Now that they are in the domestic surveillance game, they have contradictory interests. They were originally intended to jointly ensure the security of U.S. interests while breaking the security of everyone else. So it made sense to advocate improved crypto for, say, U.S. businesses, because that would benefit the U.S. in general by preventing the intelligence agencies of other countries from stealing U.S. corporate secrets.


To take it further, I suppose they want to protect US citizens, companies and government from crypto attacks while using US laws to snoop on them easily. That way, they prevent foreign threats by making it very hard for everyone to break any system in the US. And on the other hand, they can still read everything by issuing subpoenas to any company and ISP they feel like (with borderline constitutional legality in some cases).


Breaking crypto is the hard way to get information.

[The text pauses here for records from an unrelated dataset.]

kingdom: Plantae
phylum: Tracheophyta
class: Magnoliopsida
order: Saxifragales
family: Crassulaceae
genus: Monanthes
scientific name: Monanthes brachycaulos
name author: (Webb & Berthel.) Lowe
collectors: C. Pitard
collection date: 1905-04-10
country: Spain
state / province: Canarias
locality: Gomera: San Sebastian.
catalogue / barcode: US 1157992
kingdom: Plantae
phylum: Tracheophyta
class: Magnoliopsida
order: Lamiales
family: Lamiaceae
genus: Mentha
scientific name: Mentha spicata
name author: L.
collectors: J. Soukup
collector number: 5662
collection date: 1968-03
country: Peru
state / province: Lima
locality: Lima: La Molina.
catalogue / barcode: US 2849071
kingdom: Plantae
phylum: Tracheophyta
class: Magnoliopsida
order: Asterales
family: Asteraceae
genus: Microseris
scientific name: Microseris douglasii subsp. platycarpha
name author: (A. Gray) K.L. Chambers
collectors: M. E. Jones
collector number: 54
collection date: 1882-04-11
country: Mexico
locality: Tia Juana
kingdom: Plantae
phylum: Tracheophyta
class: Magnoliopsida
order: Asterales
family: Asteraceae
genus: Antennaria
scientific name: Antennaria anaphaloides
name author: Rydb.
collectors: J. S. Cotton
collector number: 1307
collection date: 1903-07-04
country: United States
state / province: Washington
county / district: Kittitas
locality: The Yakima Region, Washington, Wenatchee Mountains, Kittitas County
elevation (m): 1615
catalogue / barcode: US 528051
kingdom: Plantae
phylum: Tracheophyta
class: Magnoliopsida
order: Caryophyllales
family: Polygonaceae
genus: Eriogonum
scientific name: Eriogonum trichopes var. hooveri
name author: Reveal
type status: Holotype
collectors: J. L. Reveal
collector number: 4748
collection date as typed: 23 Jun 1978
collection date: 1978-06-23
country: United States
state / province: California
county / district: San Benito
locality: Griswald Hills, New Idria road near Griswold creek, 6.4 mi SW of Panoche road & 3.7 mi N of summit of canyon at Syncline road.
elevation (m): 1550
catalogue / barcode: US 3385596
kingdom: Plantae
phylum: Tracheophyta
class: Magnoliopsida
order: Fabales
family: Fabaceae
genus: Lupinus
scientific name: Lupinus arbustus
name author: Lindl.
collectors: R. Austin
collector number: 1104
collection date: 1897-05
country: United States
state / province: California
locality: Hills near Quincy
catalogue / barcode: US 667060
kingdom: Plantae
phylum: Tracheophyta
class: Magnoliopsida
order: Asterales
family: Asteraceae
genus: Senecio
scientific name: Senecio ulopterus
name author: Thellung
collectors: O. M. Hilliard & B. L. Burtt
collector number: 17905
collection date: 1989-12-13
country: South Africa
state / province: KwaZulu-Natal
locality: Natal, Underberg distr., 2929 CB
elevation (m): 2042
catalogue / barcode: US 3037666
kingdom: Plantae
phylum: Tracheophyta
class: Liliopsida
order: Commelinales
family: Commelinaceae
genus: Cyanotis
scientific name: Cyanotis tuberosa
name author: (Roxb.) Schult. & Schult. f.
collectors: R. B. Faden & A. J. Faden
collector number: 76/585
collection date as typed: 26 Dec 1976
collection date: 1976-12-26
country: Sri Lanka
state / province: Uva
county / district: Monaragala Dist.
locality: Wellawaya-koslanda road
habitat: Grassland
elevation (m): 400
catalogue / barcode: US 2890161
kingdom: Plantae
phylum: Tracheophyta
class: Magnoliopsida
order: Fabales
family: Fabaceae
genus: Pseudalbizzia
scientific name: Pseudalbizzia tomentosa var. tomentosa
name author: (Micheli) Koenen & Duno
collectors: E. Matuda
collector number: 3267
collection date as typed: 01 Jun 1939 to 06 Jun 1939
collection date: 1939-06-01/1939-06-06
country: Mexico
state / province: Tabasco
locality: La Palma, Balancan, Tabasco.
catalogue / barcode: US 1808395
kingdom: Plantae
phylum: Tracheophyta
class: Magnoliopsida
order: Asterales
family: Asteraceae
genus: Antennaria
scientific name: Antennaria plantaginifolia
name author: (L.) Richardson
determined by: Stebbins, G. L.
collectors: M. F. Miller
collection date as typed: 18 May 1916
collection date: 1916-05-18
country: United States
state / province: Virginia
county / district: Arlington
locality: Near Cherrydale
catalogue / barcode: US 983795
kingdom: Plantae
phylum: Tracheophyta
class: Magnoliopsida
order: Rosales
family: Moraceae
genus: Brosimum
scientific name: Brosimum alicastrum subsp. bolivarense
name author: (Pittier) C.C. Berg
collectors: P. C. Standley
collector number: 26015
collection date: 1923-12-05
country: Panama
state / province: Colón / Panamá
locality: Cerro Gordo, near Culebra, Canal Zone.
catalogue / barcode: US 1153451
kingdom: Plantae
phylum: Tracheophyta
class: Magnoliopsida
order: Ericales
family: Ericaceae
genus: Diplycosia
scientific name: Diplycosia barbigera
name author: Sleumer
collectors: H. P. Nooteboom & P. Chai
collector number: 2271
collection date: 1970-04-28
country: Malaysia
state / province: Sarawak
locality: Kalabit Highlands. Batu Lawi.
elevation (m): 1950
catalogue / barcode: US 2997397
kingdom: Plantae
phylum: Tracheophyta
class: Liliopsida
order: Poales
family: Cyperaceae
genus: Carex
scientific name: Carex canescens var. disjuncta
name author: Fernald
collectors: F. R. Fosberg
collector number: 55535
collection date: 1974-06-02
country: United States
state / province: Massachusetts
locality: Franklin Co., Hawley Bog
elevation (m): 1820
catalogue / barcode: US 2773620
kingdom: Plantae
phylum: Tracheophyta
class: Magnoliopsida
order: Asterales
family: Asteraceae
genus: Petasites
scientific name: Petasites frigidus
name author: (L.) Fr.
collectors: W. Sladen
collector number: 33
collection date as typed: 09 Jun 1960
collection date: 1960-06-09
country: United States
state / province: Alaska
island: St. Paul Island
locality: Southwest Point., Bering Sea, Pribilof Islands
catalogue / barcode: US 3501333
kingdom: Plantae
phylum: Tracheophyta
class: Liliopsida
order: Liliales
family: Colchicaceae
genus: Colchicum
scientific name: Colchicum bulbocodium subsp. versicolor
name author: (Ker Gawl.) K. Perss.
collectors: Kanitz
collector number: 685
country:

Way easier to get it at one of the endpoints. (Industry lingo would say: attack data at rest, not data in transit.)

Poison RNGs, get backdoors into the biggest services and software, and you have the majority of what you could need with almost no computing power.


Because the NSA's task is twofold: protect US govt interests by conducting SIGINT on foreign govts, and protect US govt interest by keeping US company trade secrets and infrastructure secure.

Worse than the NSA being unable to break network traffic is foreign govts being able to break US network traffic.